Pick n Pay CEO Sean Summers says the retailer is no longer chasing scale, confirming that the race to be the biggest is over as the group focuses instead on improving store quality, profitability and operational fundamentals.
Summers was talking to Business Day after the group’s interim results announcement on Monday in which it posted steady progress in its turnaround, with headline losses narrowing and core supermarket performance stabilising after years of decline.
The group’s rivals continue to expand rapidly even as the retail space becomes saturated, according to analysts. Shoprite, deemed the continent’s largest retailer, plans to open more than 300 stores in the next 12 months, Spar is hard at work to open 40 new high-end stores.

Pick n Pay’s Boxer plans to roll out 60 new stores during its 2026 financial year, including 25 Superstores and 35 liquor stores.
But for Summers, who returned to the struggling group in 2023 to save the ship, it is no longer about “quantity but quality” as Pick n Pay continues to close down or convert loss-making outlets.
“We’re not in a race to become the biggest again,” he said.
“The market is finite at the end of the day.
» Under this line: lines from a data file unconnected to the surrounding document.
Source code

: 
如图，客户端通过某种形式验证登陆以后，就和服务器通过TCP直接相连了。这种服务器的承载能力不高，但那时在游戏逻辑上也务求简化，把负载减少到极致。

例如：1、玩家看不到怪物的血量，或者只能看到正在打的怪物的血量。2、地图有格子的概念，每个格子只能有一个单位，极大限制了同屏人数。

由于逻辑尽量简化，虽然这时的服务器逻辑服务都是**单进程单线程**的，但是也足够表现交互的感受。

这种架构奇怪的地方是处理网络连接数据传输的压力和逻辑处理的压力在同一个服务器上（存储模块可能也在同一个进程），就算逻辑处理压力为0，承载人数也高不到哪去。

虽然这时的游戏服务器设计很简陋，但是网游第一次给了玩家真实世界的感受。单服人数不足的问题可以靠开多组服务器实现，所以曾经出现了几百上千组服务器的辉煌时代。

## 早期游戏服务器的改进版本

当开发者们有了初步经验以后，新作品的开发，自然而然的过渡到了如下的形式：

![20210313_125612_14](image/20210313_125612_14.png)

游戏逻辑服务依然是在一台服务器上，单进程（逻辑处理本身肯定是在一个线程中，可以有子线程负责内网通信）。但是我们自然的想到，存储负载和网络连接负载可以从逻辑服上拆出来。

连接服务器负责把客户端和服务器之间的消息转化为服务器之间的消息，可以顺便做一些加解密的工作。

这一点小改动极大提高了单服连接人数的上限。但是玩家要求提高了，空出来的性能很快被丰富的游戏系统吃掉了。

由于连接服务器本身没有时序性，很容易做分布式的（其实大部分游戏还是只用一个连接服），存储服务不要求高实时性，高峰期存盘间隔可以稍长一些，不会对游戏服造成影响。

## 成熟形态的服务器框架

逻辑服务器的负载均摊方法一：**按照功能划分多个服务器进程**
It’s not infinite. And it’s not a race just to see how many stores you can open…. it’s also the quality of your real estate that’s very important.”
Pick n Pay reported a 56% reduction in headline loss per share for the 26 weeks to end-August. Group turnover was up 4.9%, while like-for-like sales increased 4.7%. Boxer, now listed separately but still majority-owned by the group, delivered market-leading turnover growth of 13.9%.
According to Summers, the group has completed about 90% of its store estate reset programme, which forms an integral part of its turnaround strategy.
“It’s about making sure every store is relevant and sustainable. That phase is largely done,” he said.
Summers said the next step in the turnaround was reinvestment in key locations. Pick n Pay would spend R2.2bn in capital expenditure in this financial year, with most of it directed towards Boxer, Pick n Pay Clothing and upgrades of selected high-performing supermarkets.
Summers acknowledged the competitive pressure from rivals such as Shoprite, Checkers, Woolworths and Spar but said Pick n Pay’s focus was on building a “really top-quality operation” that can sustain profitability over the long term.
“Our real success will be measured years after we reach break-even,” he said.
“This is a lot of hard work that has to be done to restore what I call corporate muscle memory.”
Summers said succession planning was under way but declined to give details, saying it would be inappropriate to discuss in public.
The group, which has embarked on several initiatives to improve profitability, reported a narrowing in its headline loss per share in the 26 weeks ended August to 59.77c from 136.6c a year ago.
Group net finance costs decreased 44.8% to R627m, reflecting the net impact of the positive funding interest swing and a 3.9% increase in net lease interest, in which Boxer’s relatively high lease interest growth, driven by the store rollout, was offset by a reduction in Pick n Pay.
Pick n Pay Clothing opened its 400th stand-alone store as it expanded its reach and delivered further market share gains, with turnover growing 12%.
Online sales recorded solid double-digit growth, underscoring the group’s growing competitiveness in the digital retail space, it said.